→ ACTIVITY: Write out each line in the items below that includes the word "Conditions".

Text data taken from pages
┌──
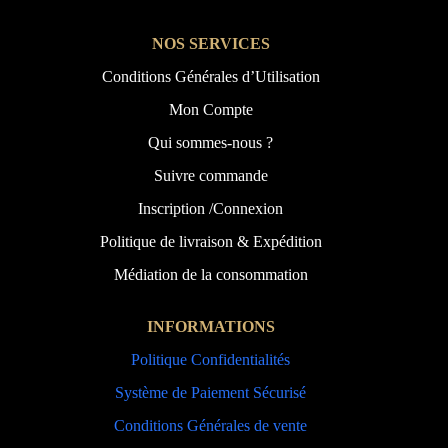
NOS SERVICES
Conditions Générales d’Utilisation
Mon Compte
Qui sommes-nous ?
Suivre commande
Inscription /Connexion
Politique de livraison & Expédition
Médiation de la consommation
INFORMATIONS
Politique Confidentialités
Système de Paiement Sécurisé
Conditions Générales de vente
└──
→ SOLUTION FOR THIS TASK:
Conditions Générales d’Utilisation
Conditions Générales de vente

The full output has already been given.